Этот страх вины звучит в словах представителя обвинения и всех, кто выступает по данному делу. В глубине души люди помнят о содеянном зле, и каждый раз, когда негр совершает преступление против них, память об этом зле встает перед ними пугающей уликой. И вот те, против кого эти преступления направлены, богачи и собственники, стремящиеся сохранить свои прибыли, говорят своим наемникам, одержимым тем же чувством вины: «Уберите этот призрак с дороги!» Или же, как мистер Долтон, решают: «Сделаем что-нибудь для этого человека, чтобы он забыл свою обиду». Но, увы, уже поздно.
Если бы в рабство были обращены только десять или двадцать негров, можно было бы назвать это несправедливостью, но рабов в Америке были сотни тысяч. Если бы такое положение длилось год или два, вы могли бы сказать, что это несправедливо. Но оно длилось более двухсот лет. Несправедливость по отношению к миллионам людей, которая длится почти три столетия на территории в несколько тысяч квадратных миль, уже не несправедливость, это совершившийся факт. Люди приспособляются к земле, на которой живут; создают свои нормы поведения, свои понятия о добре и зле. Одинаковый способ добывания средств к жизни вырабатывает у них одинаковое отношение к жизни. Даже речь их приобретает отпечаток тех условий, в которых они живут. Ваша честь, несправедливость уничтожает одну форму жизни, но вместо нее созревает другая, со своими правами, нуждами и стремлениями. То, что происходит сегодня в Америке, – это не несправедливость, а угнетение, попытка задушить, затоптать новую форму жизни. Именно эта новая форма жизни, вызревая здесь среди нас, точно плевелы, пробивающиеся из-под камня, находит себе выход в том, что, по-нашему, является преступлением. Если мы не будем помнить об этом, подходя к решению стоящей перед нами проблемы, нам останется только утолять свою ярость и чувство вины новыми убийствами каждый раз, когда человек, живущий в подобных условиях, совершит действие, которое мы называем преступным.

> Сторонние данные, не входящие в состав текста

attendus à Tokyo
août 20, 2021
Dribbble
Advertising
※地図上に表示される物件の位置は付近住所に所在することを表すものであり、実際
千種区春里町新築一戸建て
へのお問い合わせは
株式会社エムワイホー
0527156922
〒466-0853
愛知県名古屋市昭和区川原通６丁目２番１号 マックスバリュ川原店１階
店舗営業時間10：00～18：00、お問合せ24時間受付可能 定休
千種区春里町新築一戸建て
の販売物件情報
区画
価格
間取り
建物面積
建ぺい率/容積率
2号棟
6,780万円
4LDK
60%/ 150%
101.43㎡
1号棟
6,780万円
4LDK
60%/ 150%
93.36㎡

Этот мальчик лишь отражение в миниатюре той проблемы, которая реально затрагивает одну треть всего населения Америки. Казните его! Отнимите у него жизнь! И все-таки при первом перебое в работе сложного механизма расовых взаимоотношений совершится новое убийство. Если закон насилует миллионы человеческих жизней, как можно рассчитывать, что он будет действенным? Разве мы верим в волшебство? Разве вы серьезно воображаете, что, поджигая деревянный крест, вы можете запугать миллионы людей, парализовать их волю и стремления? Или вы думаете, что белые дочери Америки будут в безопасности, если вы казните этого мальчика? Нет! Говорю вам со всей ответственностью: нет! Казнь его послужит залогом новых и новых убийств. Ослепленные яростью и чувством вины, вы дадите тысячам черных людей почувствовать, что стены их тюрьмы стали еще выше и прочнее. Казните его – и подбавьте кипящей лавы в тот сдавленный подземный поток, который в один прекрасный день найдет себе выход, и не в единичном, случайном, бессмысленном преступлении, а в неистовом взрыве страстей, который ничем нельзя будет остановить. Решая судьбу этого мальчика, суд должен помнить главное: что хотя преступление совершилось случайно, страсти, которые в нем обрели выход, уже были налицо; суд должен помнить, что вся жизнь этого мальчика была отмечена печатью вины; что его преступление существовало задолго до гибели Мэри Долтон; и что случайное убийство как бы разорвало завесу, за которой он жил, и помогло его чувству отверженности и обиды вырваться наружу и воплотиться в конкретных внешних формах.